19 de May de 2026 • 10 min de leitura
Uso inadequado de tratamentos para asma pode comprometer função pulmonar, aponta pesquisa no Brasil
Uma investigação conduzida no Brasil com pacientes atendidos na atenção primária à saúde acendeu um alerta sobre o manejo da asma, condição crônica que afeta milhões de pessoas no país. Os dados indicam que uma parcela significativa dos pacientes apresenta comprometimento da função pulmonar associado ao uso de estratégias terapêuticas consideradas ultrapassadas pelas diretrizes internacionais.
A asma é caracterizada por inflamação crônica das vias aéreas, podendo provocar sintomas como falta de ar, chiado e tosse. Segundo a literatura científica, incluindo recomendações da Global Initiative for Asthma (GINA), o controle adequado da doença depende não apenas do alívio imediato dos sintomas, mas também da redução da inflamação ao longo do tempo.
Tratamento inadequado e riscos à saúde
No Brasil, o estudo observou que muitos pacientes ainda utilizam broncodilatadores de curta duração como principal forma de tratamento. Embora esses medicamentos proporcionem alívio rápido dos sintomas, especialistas destacam que seu uso isolado não atua na causa inflamatória da doença.
Pesquisas publicadas em periódicos como o Journal of Allergy and Clinical Immunology apontam que a ausência de terapias anti-inflamatórias pode levar à progressão da doença, aumentando o risco de exacerbações graves e danos permanentes às vias respiratórias. Esse cenário ajuda a explicar por que parte dos pacientes não apresenta recuperação adequada da função pulmonar, mesmo após o uso de medicação de resgate.
Impactos na qualidade de vida
A asma mal controlada pode afetar significativamente o cotidiano dos pacientes. No Brasil, dados epidemiológicos indicam que a doença está associada a faltas frequentes ao trabalho e à escola, além de maior procura por serviços de urgência.
De acordo com estudos do Jornal Brasileiro de Pneumologia, crises recorrentes e hospitalizações são mais comuns quando não há adesão a tratamentos adequados. Esse impacto vai além do aspecto clínico, refletindo também em perdas sociais e econômicas relevantes.

OBJETIVO DA TAREFA: Reproduza a reportagem sobre asma, tudo desde "Pesquisas publicadas em" até "serviços de urgência.", e troque "cotidiano" por "dia a dia". Os registros provêm de uma fonte diferente da reportagem.

Dados armazenados
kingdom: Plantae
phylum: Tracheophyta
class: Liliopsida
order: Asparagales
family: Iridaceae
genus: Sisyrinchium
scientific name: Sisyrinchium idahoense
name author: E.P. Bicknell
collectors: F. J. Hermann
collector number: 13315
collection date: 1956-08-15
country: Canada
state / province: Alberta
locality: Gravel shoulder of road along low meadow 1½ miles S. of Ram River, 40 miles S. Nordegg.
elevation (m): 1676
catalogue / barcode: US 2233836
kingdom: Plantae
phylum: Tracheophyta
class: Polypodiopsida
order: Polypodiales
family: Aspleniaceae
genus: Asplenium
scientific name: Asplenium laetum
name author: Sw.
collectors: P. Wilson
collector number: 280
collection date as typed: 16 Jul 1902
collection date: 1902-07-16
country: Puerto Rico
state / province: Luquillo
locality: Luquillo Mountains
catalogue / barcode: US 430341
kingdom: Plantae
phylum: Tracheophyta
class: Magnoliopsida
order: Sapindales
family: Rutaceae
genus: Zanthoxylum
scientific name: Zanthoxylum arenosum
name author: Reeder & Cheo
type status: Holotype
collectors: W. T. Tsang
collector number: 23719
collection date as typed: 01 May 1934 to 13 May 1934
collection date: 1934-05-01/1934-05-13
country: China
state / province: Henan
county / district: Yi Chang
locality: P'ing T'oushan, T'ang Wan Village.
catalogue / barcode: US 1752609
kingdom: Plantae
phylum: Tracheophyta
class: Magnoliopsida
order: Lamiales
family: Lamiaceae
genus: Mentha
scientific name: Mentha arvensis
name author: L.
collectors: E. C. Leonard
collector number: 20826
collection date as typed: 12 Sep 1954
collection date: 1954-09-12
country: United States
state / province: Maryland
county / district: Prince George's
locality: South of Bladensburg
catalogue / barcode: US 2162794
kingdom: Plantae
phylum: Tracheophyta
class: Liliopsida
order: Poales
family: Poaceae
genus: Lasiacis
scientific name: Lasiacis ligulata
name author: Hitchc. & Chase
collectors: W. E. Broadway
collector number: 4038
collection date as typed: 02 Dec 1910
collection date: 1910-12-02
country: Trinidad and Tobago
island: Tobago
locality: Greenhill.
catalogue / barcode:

CAMPO DE RESPOSTA:
Pesquisas publicadas em periódicos como o Journal of Allergy and Clinical Immunology apontam que a ausência de terapias anti-inflamatórias pode levar à progressão da doença, aumentando o risco de exacerbações graves e danos permanentes às vias respiratórias. Esse cenário ajuda a explicar por que parte dos pacientes não apresenta recuperação adequada da função pulmonar, mesmo após o uso de medicação de resgate.
Impactos na qualidade de vida
A asma mal controlada pode afetar significativamente o dia a dia dos pacientes. No Brasil, dados epidemiológicos indicam que a doença está associada a faltas frequentes ao trabalho e à escola, além de maior procura por serviços de urgência.